The TikTok ban was cited as a national security measure rather than a way to keep federal staffers from wasting their time finding out if it was a “bones or no bones” day. Chinese companies are required by law to hand over user data to their government if requested, but while TikTok and its parent company ByteDance have repeatedly said no US user data is accessed by China, leaked audio from company meetings says otherwise.

Now Congress wants to go even further. Voicing concern for America’s mental state, Rep. Mike Gallagher of Wisconsin called TikTok “digital fentanyl” and said it should be banned throughout the entire country. “It’s highly addictive and destructive,” he said on NBC’s Meet the Press. Taking on Big Tech won’t be easy, though. As we all know, the only thing more powerful than Capitol Hill lawmakers are Silicon Valley lobbyists:

  • In 2020, the Trump administration tried banning TikTok nationwide and removing it from Apple and Google app stores, but federal judges halted the action, saying Trump would be overstepping his emergency economic powers.
  • Last year, Congress failed to pass multiple bills that would regulate big tech and social media such as the Kids Online Safety Act and an antitrust measure that would have prohibited major companies like Amazon and Google from promoting their products unfairly over smaller businesses that rely on their services.

Sen. Amy Klobuchar of Minnesota said even when a bill has strong bi-partisan support, the tech lobby is so powerful that promising legislation can disintegrate “within 24 hours.”

Way Behind the 8 Ball: The US is a relative piker when it comes to regulating tech. The EU became big tech’s biggest adversary in 2022 when it passed the Digital Markets Act, which seeks to reign in the market dominance of gatekeepers like Microsoft, Meta, and Apple and level the playing field for smaller, third-party tech companies.

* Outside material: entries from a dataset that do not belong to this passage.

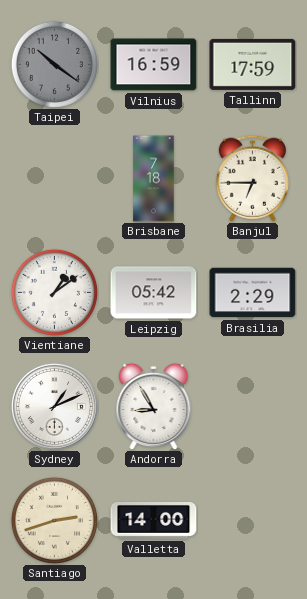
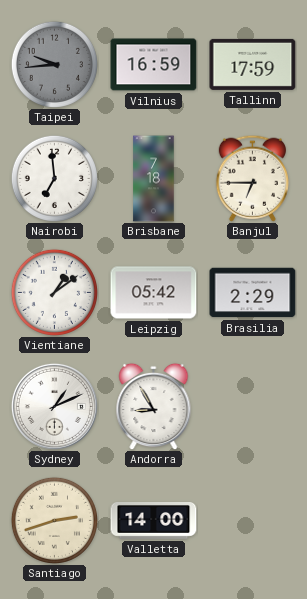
Taipei: 10:21 -> 9:44
Nairobi: none -> 6:59
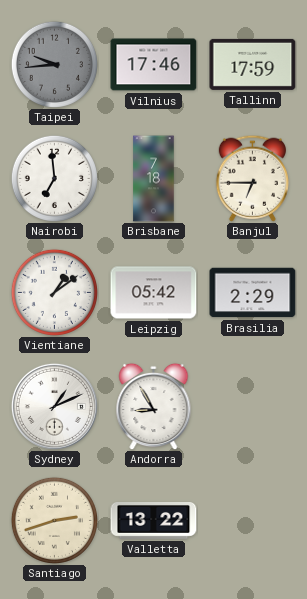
Vilnius: 16:59 -> 17:46
Valletta: 14:00 -> 13:22
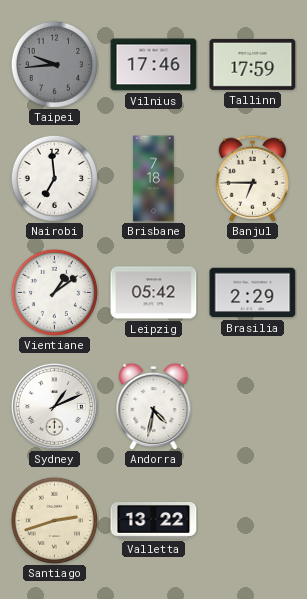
Andorra: 8:55 -> 4:32
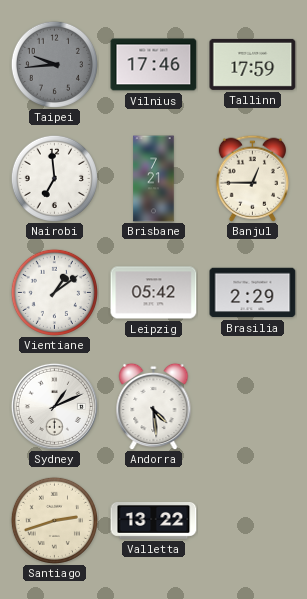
Brisbane: 7:18 -> 7:21
Banjul: 6:45 -> 12:45
Andorra: 4:32 -> 4:29
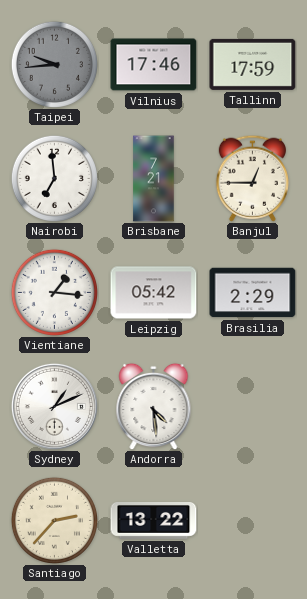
Vientiane: 1:09 -> 1:16
Santiago: 2:42 -> 2:37
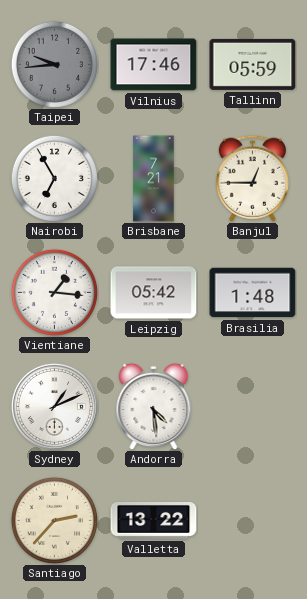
Tallinn: 17:59 -> 05:59
Nairobi: 6:59 -> 6:55
Brasilia: 2:29 -> 1:48
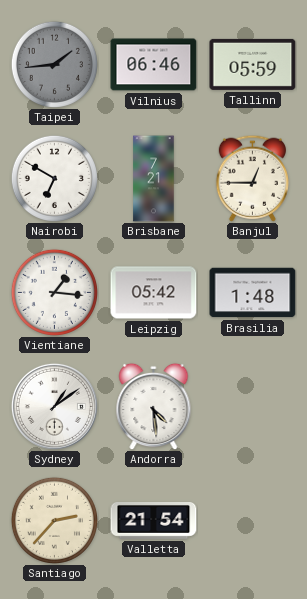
Taipei: 9:44 -> 1:44
Vilnius: 17:46 -> 06:46
Nairobi: 6:55 -> 6:50
Sydney: 1:11 -> 1:09
Valletta: 13:22 -> 21:54
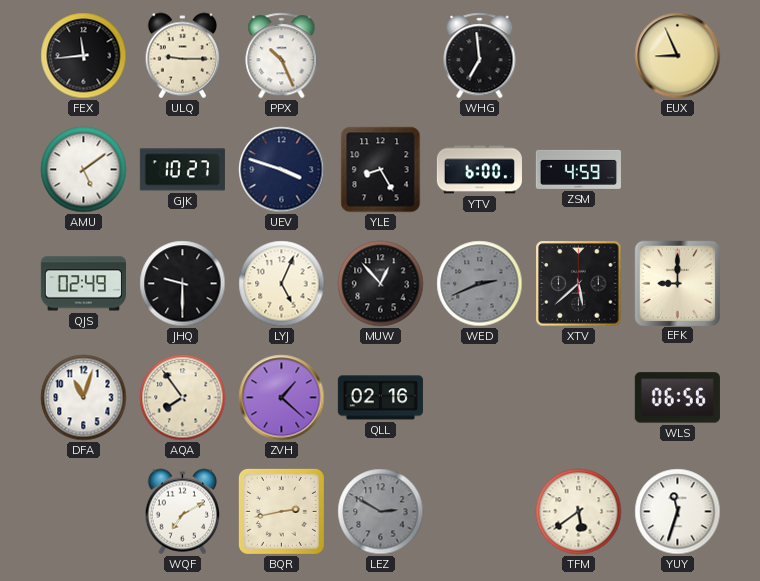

In countries like France, Germany, and Singapore, social media companies have only 24 hours to remove hateful content, extremist views, and misinformation from their sites or risk being fined millions of dollars. Frances Haugen, the whistleblower who claimed Facebook’s lax security allows for the spread of misinformation and harms the mental state of young users, said the US feels like “we’re back in 1965, we don’t have seatbelt laws yet.” Sounds like the makings of a TikTok challenge.